Wydarzenia > Aktualności > Wydarzenia
Mistrzostwa Europy – sukces, dzień, jak co dzień czy… niszowa impreza?
Minął już ponad tydzień od zakończenia lekkotletycznych Mistrzostw Europy rozgrywanych w Monachium. Polska reprezentacja lekkoatletyczna przywiozła 14 medali z tej imprezy. Występy biało-czerwonych odbiły się szerokim echem w mediach oraz na portalach społecznościowych. Jak są komentowane i do której oceny jest Wam najbliższej?
Na koniec rozgrywanych w Monachium lekkoatletycznych Mistrzostw Europy reprezentacja Polski zajęła 6. miejsce w klasyfikacji medalowej. Pod względem łącznej liczby wywalczonych krążków uplasowaliśmy się na 3. miejscu. Więcej zdobyli jedynie reprezentanci Wielkiej Brytanii i Niemiec. Pod względem medalowego dorobku, tylko w 1966 r. Polska zdobyła więcej krążków na Mistrzostwach Europy. Tym razem jednak nie zamierzamy analizować tego występu, a postanowiliśmy przyjrzeć się komentarzom w mediach i na portalach społecznościowych. Jak oceniany jest występ polskich lekkoatletów i czy komentarze są wyłącznie pozytywne? Poznajcie podsumowanie 3 głównych nurtów narracji.
1. Wielki sukces – WunderTeam trwa!
Jak nietrudno się domyślić, wielu kibiców i dziennikarzy jest niezwykle zadowolonych z występów biało-czerwonych. Jak się okazuje, po zakończeniu kariery przez nasze gwiazdy, jak choćby Adam Kszczot, Marcin Lewandowski, Piotr Małachowski, Joanna Fiodorow i pod nieobecność np. Anity Włodarczyk, Marii Andrejczyk, Angeliki Cichockiej czy Joanny Jóźwik, wciąż jesteśmy potęgą na europejskiej lekkoatletycznej arenie. Wedle tej narracji polska lekkoatletyka ma się doskonale, na horyzoncie pojawiły się nowe gwiazdy, które będą stanowić o sile reprezentacji w kolejnych latach. W obliczu historycznych sukcesów polskich lekkoatletów (a w zasadzie lekkoatletek), pojawiają się porównania do legendarnego WunderTeam’u. Pozostaje jedynie pogratulować naszym świetnego występu i czekać na więcej sukcesów!
2. Jest dobrze, ale…
Drugi nurt ocen występu naszej reprezentacji w Monachium jest mniej optymistyczny. Owszem, należy docenić sukcesy i pogratulować osiągnięć medalistkom i medalistom. Udało się sprawić kilka niespodzianek, a walka Aleksandry Lisowskiej w maratonie, Adrianny Sułek w siedmioboju czy potrójne podium Anny Kiełbasińskiej na długo zostaną nam w pamięci. Ale… dobry występ na Mistrzostwach Europy może sprawić, że w polskiej lekkoatletyce niewiele się zmieni. A choćby ostatnie spory na linii PZLA-zawodnicy, o których jest głośno w mediach, pokazują, że nie wszystko działa tak, jak powinno. Co więcej, zbytnie skupienie się na sukcesie może przykryć problemy w niektórych konkurencjach. Przykład stanowią choćby biegi długie od lat pogrążone w Polsce w kryzysie. Gdyby nie Aleksandra Lisowska, Mistrzostwa Europy po raz kolejny obnażyłyby ich zupełną słabość. Powstaje uzasadniona obawa, że… nic się nie zmieni.

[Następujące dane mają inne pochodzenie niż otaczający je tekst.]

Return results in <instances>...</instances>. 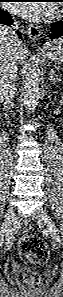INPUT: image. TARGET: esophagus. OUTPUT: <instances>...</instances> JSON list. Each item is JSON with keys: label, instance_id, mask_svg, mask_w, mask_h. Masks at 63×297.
Wrapping results in <instances>:
<instances>
[{"label": "esophagus", "instance_id": "esophagus-1", "mask_svg": "<svg viewBox=\"0 0 63 297\" xmlns=\"http://www.w3.org/2000/svg\"><path fill=\"white\" fill-rule=\"evenodd\" d=\"M40 30L37 26L29 24L27 27V35L29 39L33 42L37 41L40 37Z\"/></svg>", "mask_w": 63, "mask_h": 297}]
</instances>
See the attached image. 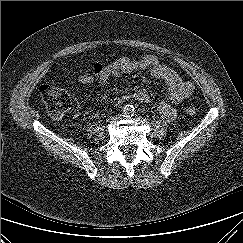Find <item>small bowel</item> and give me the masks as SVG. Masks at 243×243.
<instances>
[{"label":"small bowel","mask_w":243,"mask_h":243,"mask_svg":"<svg viewBox=\"0 0 243 243\" xmlns=\"http://www.w3.org/2000/svg\"><path fill=\"white\" fill-rule=\"evenodd\" d=\"M137 70H149L154 78L165 83L167 92L165 98L159 103L158 109L164 120L173 121L176 117L173 104L180 103L188 98L194 91V84L185 80L179 73L163 64L154 55H143L138 58L122 57L107 64L96 63L90 73L79 76L78 82L82 85H92L96 81L105 84L111 79L119 78ZM130 99L140 103H148L150 95L145 89H139L131 95L119 97L114 106H119Z\"/></svg>","instance_id":"obj_1"}]
</instances>
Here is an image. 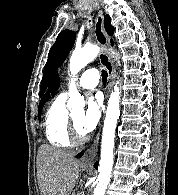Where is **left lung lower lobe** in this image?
<instances>
[{
  "label": "left lung lower lobe",
  "mask_w": 178,
  "mask_h": 195,
  "mask_svg": "<svg viewBox=\"0 0 178 195\" xmlns=\"http://www.w3.org/2000/svg\"><path fill=\"white\" fill-rule=\"evenodd\" d=\"M83 154H84V151H82L81 153H79V154L77 155V157H81Z\"/></svg>",
  "instance_id": "0a47b994"
}]
</instances>
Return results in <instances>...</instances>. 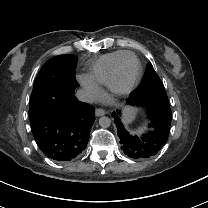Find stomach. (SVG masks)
Returning a JSON list of instances; mask_svg holds the SVG:
<instances>
[{
  "label": "stomach",
  "instance_id": "1",
  "mask_svg": "<svg viewBox=\"0 0 208 208\" xmlns=\"http://www.w3.org/2000/svg\"><path fill=\"white\" fill-rule=\"evenodd\" d=\"M136 117V113L133 110H128L125 113V123L129 124Z\"/></svg>",
  "mask_w": 208,
  "mask_h": 208
}]
</instances>
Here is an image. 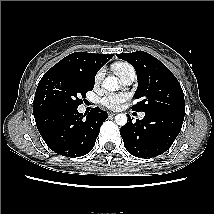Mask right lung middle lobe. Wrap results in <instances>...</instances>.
I'll use <instances>...</instances> for the list:
<instances>
[{"instance_id": "obj_1", "label": "right lung middle lobe", "mask_w": 214, "mask_h": 214, "mask_svg": "<svg viewBox=\"0 0 214 214\" xmlns=\"http://www.w3.org/2000/svg\"><path fill=\"white\" fill-rule=\"evenodd\" d=\"M95 79L64 71H47L40 80L33 101V114L61 107L75 108L82 104L94 87Z\"/></svg>"}]
</instances>
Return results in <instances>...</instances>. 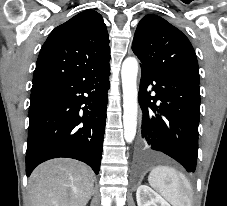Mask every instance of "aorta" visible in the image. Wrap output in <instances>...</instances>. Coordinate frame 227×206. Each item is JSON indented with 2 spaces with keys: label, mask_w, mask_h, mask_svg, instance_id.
Segmentation results:
<instances>
[{
  "label": "aorta",
  "mask_w": 227,
  "mask_h": 206,
  "mask_svg": "<svg viewBox=\"0 0 227 206\" xmlns=\"http://www.w3.org/2000/svg\"><path fill=\"white\" fill-rule=\"evenodd\" d=\"M137 73L138 62L134 57L124 60L121 69L123 88V125L124 138L131 143L136 135L137 127Z\"/></svg>",
  "instance_id": "1"
}]
</instances>
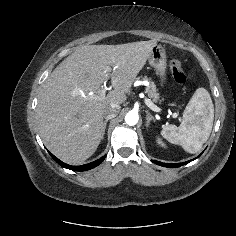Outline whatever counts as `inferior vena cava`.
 Segmentation results:
<instances>
[{
    "label": "inferior vena cava",
    "mask_w": 236,
    "mask_h": 236,
    "mask_svg": "<svg viewBox=\"0 0 236 236\" xmlns=\"http://www.w3.org/2000/svg\"><path fill=\"white\" fill-rule=\"evenodd\" d=\"M120 111V106L115 103H111L109 106L105 107L103 115L105 119H112L117 116Z\"/></svg>",
    "instance_id": "obj_1"
}]
</instances>
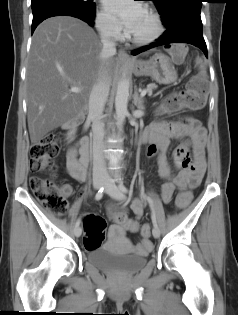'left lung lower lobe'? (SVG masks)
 <instances>
[{
    "mask_svg": "<svg viewBox=\"0 0 238 315\" xmlns=\"http://www.w3.org/2000/svg\"><path fill=\"white\" fill-rule=\"evenodd\" d=\"M200 12V7H188L179 10L172 18L163 22L167 30L156 42L136 49L132 54L137 55L161 45L169 47L170 43H189L199 47L205 56L208 57L206 43L203 38Z\"/></svg>",
    "mask_w": 238,
    "mask_h": 315,
    "instance_id": "obj_1",
    "label": "left lung lower lobe"
}]
</instances>
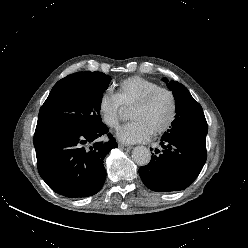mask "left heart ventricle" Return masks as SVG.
<instances>
[{
	"label": "left heart ventricle",
	"mask_w": 248,
	"mask_h": 248,
	"mask_svg": "<svg viewBox=\"0 0 248 248\" xmlns=\"http://www.w3.org/2000/svg\"><path fill=\"white\" fill-rule=\"evenodd\" d=\"M170 109L171 102L169 96L165 93H160L148 106L144 108L133 107L130 117L132 120L144 122L153 132L167 121Z\"/></svg>",
	"instance_id": "b2bd125f"
}]
</instances>
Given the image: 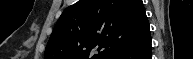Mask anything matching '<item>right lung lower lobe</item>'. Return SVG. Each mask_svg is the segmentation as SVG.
Wrapping results in <instances>:
<instances>
[{"mask_svg":"<svg viewBox=\"0 0 193 59\" xmlns=\"http://www.w3.org/2000/svg\"><path fill=\"white\" fill-rule=\"evenodd\" d=\"M111 59H151L150 32L136 43L111 57Z\"/></svg>","mask_w":193,"mask_h":59,"instance_id":"obj_1","label":"right lung lower lobe"}]
</instances>
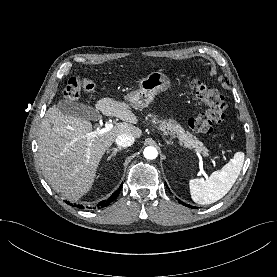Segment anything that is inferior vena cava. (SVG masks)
Returning a JSON list of instances; mask_svg holds the SVG:
<instances>
[{"label": "inferior vena cava", "mask_w": 277, "mask_h": 277, "mask_svg": "<svg viewBox=\"0 0 277 277\" xmlns=\"http://www.w3.org/2000/svg\"><path fill=\"white\" fill-rule=\"evenodd\" d=\"M116 144L120 147H129L134 143V137L129 134H121L116 138Z\"/></svg>", "instance_id": "602c4592"}]
</instances>
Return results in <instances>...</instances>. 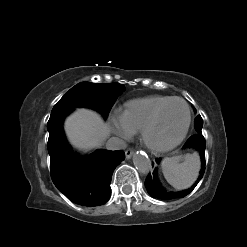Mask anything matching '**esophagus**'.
Listing matches in <instances>:
<instances>
[{
    "mask_svg": "<svg viewBox=\"0 0 247 247\" xmlns=\"http://www.w3.org/2000/svg\"><path fill=\"white\" fill-rule=\"evenodd\" d=\"M134 154V150L129 148L125 151V156L127 159H130L132 157V155Z\"/></svg>",
    "mask_w": 247,
    "mask_h": 247,
    "instance_id": "34e87169",
    "label": "esophagus"
}]
</instances>
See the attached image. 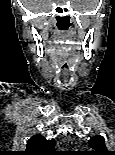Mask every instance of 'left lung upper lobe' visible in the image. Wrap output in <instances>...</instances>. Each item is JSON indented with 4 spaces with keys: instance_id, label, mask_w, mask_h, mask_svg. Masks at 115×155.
I'll list each match as a JSON object with an SVG mask.
<instances>
[{
    "instance_id": "1",
    "label": "left lung upper lobe",
    "mask_w": 115,
    "mask_h": 155,
    "mask_svg": "<svg viewBox=\"0 0 115 155\" xmlns=\"http://www.w3.org/2000/svg\"><path fill=\"white\" fill-rule=\"evenodd\" d=\"M89 144L93 149L91 155H115V152L112 154L113 152L107 150L105 139L100 135L93 136L89 140Z\"/></svg>"
}]
</instances>
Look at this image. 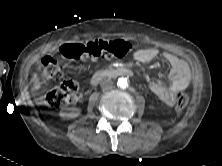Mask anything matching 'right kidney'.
<instances>
[{
  "mask_svg": "<svg viewBox=\"0 0 222 166\" xmlns=\"http://www.w3.org/2000/svg\"><path fill=\"white\" fill-rule=\"evenodd\" d=\"M81 113V110L79 108H72L70 112H60L59 115L64 119H74L78 117Z\"/></svg>",
  "mask_w": 222,
  "mask_h": 166,
  "instance_id": "1",
  "label": "right kidney"
}]
</instances>
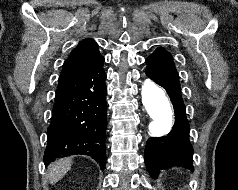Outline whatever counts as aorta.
Segmentation results:
<instances>
[{
  "mask_svg": "<svg viewBox=\"0 0 238 190\" xmlns=\"http://www.w3.org/2000/svg\"><path fill=\"white\" fill-rule=\"evenodd\" d=\"M142 103L151 117L149 131L154 137L167 134L172 127L173 111L165 91L150 79L141 89Z\"/></svg>",
  "mask_w": 238,
  "mask_h": 190,
  "instance_id": "obj_1",
  "label": "aorta"
}]
</instances>
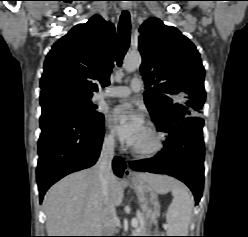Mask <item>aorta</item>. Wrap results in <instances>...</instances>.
<instances>
[{"instance_id": "762f6f07", "label": "aorta", "mask_w": 248, "mask_h": 237, "mask_svg": "<svg viewBox=\"0 0 248 237\" xmlns=\"http://www.w3.org/2000/svg\"><path fill=\"white\" fill-rule=\"evenodd\" d=\"M142 58L139 53H128L123 62V66L126 71L133 72L141 65Z\"/></svg>"}]
</instances>
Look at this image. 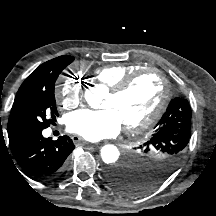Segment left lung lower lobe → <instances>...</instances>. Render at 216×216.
<instances>
[{
  "label": "left lung lower lobe",
  "instance_id": "obj_1",
  "mask_svg": "<svg viewBox=\"0 0 216 216\" xmlns=\"http://www.w3.org/2000/svg\"><path fill=\"white\" fill-rule=\"evenodd\" d=\"M133 173V168L121 166L110 169L106 173V179L119 193L127 196H135L132 184Z\"/></svg>",
  "mask_w": 216,
  "mask_h": 216
}]
</instances>
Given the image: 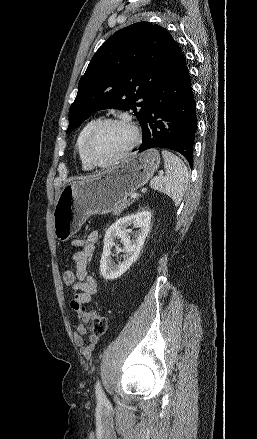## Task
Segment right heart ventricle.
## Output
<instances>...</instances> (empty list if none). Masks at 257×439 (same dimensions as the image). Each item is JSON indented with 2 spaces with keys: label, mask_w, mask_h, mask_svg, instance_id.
I'll use <instances>...</instances> for the list:
<instances>
[{
  "label": "right heart ventricle",
  "mask_w": 257,
  "mask_h": 439,
  "mask_svg": "<svg viewBox=\"0 0 257 439\" xmlns=\"http://www.w3.org/2000/svg\"><path fill=\"white\" fill-rule=\"evenodd\" d=\"M97 123L96 120H90L88 121L79 131L76 139V149L78 152V156L82 165V168L86 171H90L92 169V166L88 163L84 156L83 146H84V140L88 134V132L91 130V128Z\"/></svg>",
  "instance_id": "obj_1"
}]
</instances>
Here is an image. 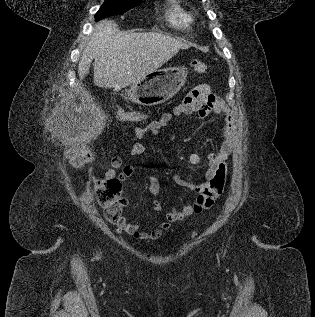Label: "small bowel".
I'll use <instances>...</instances> for the list:
<instances>
[{
    "label": "small bowel",
    "instance_id": "1",
    "mask_svg": "<svg viewBox=\"0 0 315 317\" xmlns=\"http://www.w3.org/2000/svg\"><path fill=\"white\" fill-rule=\"evenodd\" d=\"M210 113L223 117L224 125L222 128V142L218 152L210 153L207 156L208 169L204 181L194 183L180 175L173 176V180L178 186L195 192L196 197L193 203L181 209H172L166 212L165 220L159 227L151 231L142 230L138 224L129 223L123 219L119 225L123 232L139 240H161L167 235L174 222L199 214L214 205L215 200L223 190L227 172L226 160L232 151L235 124L229 107L212 92L209 85L202 84L197 86L171 112H165L158 120L136 127L134 134L139 139L149 135H157L173 117L197 114L203 119ZM127 152L130 156L139 157L145 154L146 147L142 143L136 142L129 147ZM189 161L194 166H201L204 163V157L200 153L193 152L189 156ZM134 170L133 166L124 165L120 156H114L110 161L109 167L104 172V177L106 179H118L122 185L133 175ZM148 190L155 197L153 210L156 212L161 211L162 205L158 199L161 189L157 177H149Z\"/></svg>",
    "mask_w": 315,
    "mask_h": 317
}]
</instances>
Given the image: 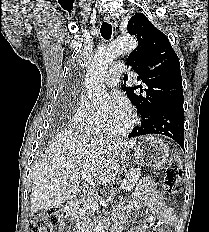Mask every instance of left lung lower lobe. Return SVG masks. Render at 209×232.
I'll list each match as a JSON object with an SVG mask.
<instances>
[{"label":"left lung lower lobe","mask_w":209,"mask_h":232,"mask_svg":"<svg viewBox=\"0 0 209 232\" xmlns=\"http://www.w3.org/2000/svg\"><path fill=\"white\" fill-rule=\"evenodd\" d=\"M161 134L175 140L184 150V110L183 104L163 107L154 111L141 125L133 128L129 138Z\"/></svg>","instance_id":"1"}]
</instances>
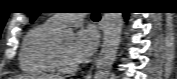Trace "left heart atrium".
<instances>
[{"label": "left heart atrium", "mask_w": 177, "mask_h": 79, "mask_svg": "<svg viewBox=\"0 0 177 79\" xmlns=\"http://www.w3.org/2000/svg\"><path fill=\"white\" fill-rule=\"evenodd\" d=\"M97 45V36L92 29L77 32L70 50L71 59L75 64L83 63L91 56Z\"/></svg>", "instance_id": "left-heart-atrium-1"}]
</instances>
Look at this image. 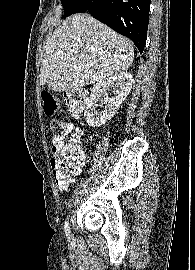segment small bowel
Instances as JSON below:
<instances>
[{"mask_svg":"<svg viewBox=\"0 0 195 270\" xmlns=\"http://www.w3.org/2000/svg\"><path fill=\"white\" fill-rule=\"evenodd\" d=\"M71 132H74L78 137H82L84 135V132L81 129L76 128L73 123L69 122L67 123L66 135ZM63 140L64 138L54 137L52 140L53 150L56 147L61 146L63 143Z\"/></svg>","mask_w":195,"mask_h":270,"instance_id":"1","label":"small bowel"}]
</instances>
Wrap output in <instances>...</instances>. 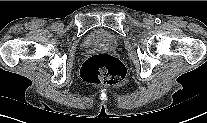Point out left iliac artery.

3. Mistrzostwa Europy? To niszowa impreza
Chociaż tego typu wypowiedzi zdaje się być najmniej, to można spotkać się także z przypadkami bagatelizowana osiągnięć polskich lekkoatletów w Monachium. Komentujący zwracają uwagę na stosunkowo niską rangę mistrzostw Europy. Niby mowa o czempionacie kontynentu, ale trzeba zwrócić uwagę na fakt, że Europa nie dominuje już na lekkoatletycznych arenach na świecie. Potwierdzają to wyniki niedawnych mistrzostw świata w Eugene i znacznie skromniejszy dorobek medalowy Polaków, a nawet mała liczba punktów do światowego rankingu za miejsca zajmowane na mistrzostwach Europy, Co więcej, w klasyfikacji medalowej mistrzostw Europy w Monachium zajęliśmy 6. miejsce, czyli teoretycznie wypadliśmy znacznie gorzej niż w Amsterdamie (2016) i Berlinie (2018). Zgodnie z tą narracją, występ w Monachium nie jest wielkim powodem do radości, bo w perspektywie światowej wypadamy znacznie gorzej.